**What to do**
1 > Answer these questions using the Transformers review.
(a) Who kept Michael Bay on a very short leash in the first film?
(b) What does the review say Bay was already famous for?
(c) According to the review's closing remark in parentheses, what made zero sense overall?
2 > In the Transformers review, the second film is said to be where things "came to full fore." List every item named after that phrase.

**Document passage**
↓↓↓
Bayhem: Transformers 4, Age of Extinction
Oct. 4th, 2014 06:15 pm![[personal profile]](https://www.dreamwidth.org/img/silk/identity/user.png)
In the very first Transformers movie, Steven Spielberg kept Michael Bay on a very short leash. The result was a film that, while still full of Bayhem, was at least coherent. In the second film, all the jokes that Bay wasn't allowed on the first came to full fore: robot fart jokes, robot scrotum jokes, an incoherent plotline that involved going to the ends of the Earth, and truly stupid villains. Stung by the poor reviews, the third film was better: Bay kept it reined in and delivered a workmanlike product.
One of the most brutal criticism of the second film involved its visual incoherence in the small. Battles became nothing more than scrambles of chrome and color on the screen, making little sense to the viewer. In the third film, Bay figured out a visual vocabulary for fight scenes that let the viewer understand who was punching whom, and why. It involved a lot of ramping, which Bay was already famous for, but it also involved a lot of heavy artistry about color choices, camera position, contrasting designs, and the like. It was actually impressive, from an animators' point of view, to watch the third film and see how Bayhem and CGI intermingled into a coherent scene. (Again: in the small. Overall, the plot made zero sense.)
↑↑↑
**Records shown**
↓↓↓
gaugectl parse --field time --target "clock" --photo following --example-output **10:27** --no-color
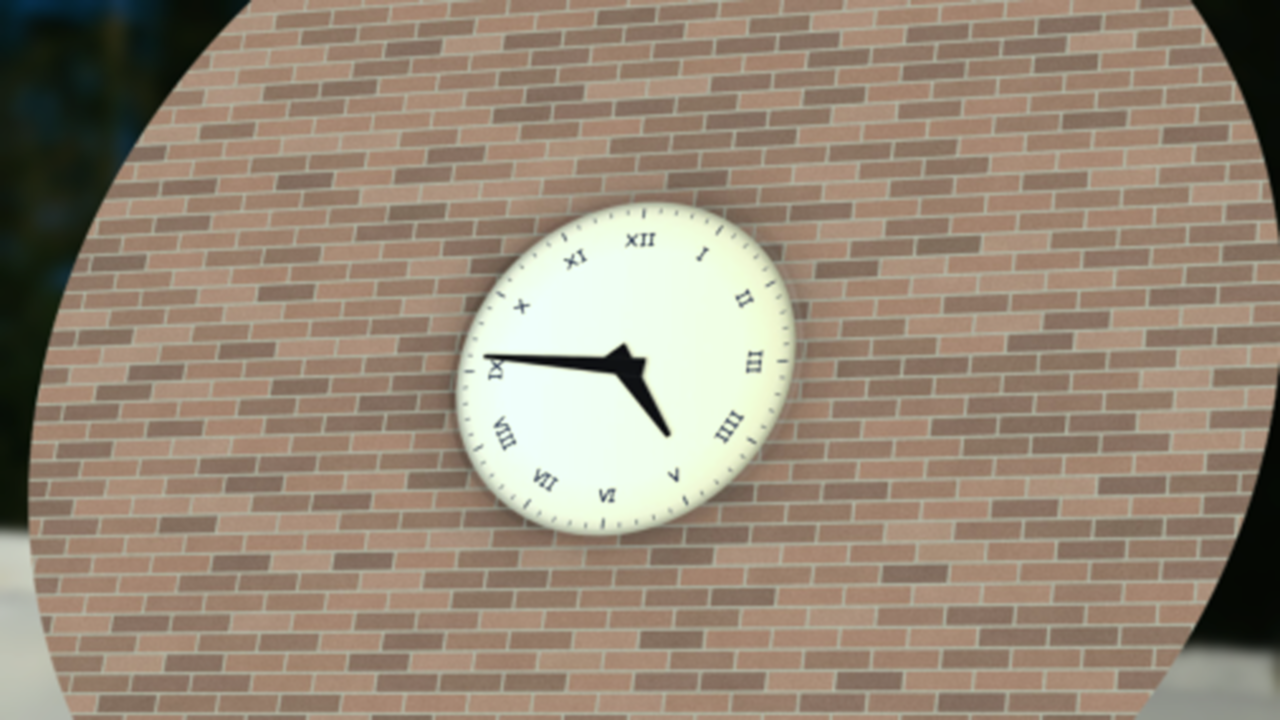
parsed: **4:46**
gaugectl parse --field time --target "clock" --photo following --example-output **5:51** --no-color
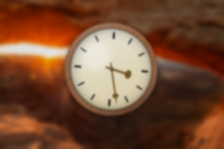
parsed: **3:28**
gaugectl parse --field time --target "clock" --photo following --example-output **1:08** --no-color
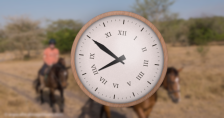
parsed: **7:50**
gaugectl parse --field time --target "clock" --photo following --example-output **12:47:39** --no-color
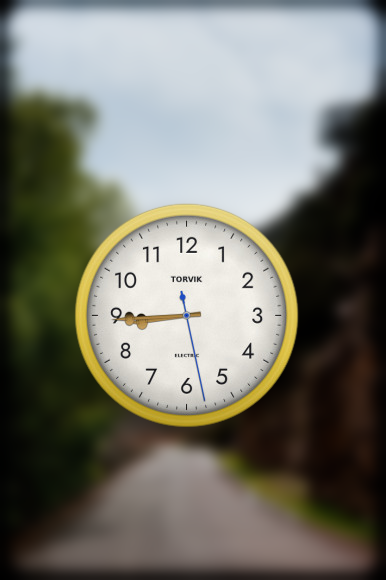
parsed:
↑↑↑
**Task answers**
1 >
(a) Steven Spielberg.
(b) Ramping.
(c) The plot.

2 >
- Robot fart jokes
- Robot scrotum jokes
- An incoherent plotline that involved going to the ends of the Earth
- Truly stupid villains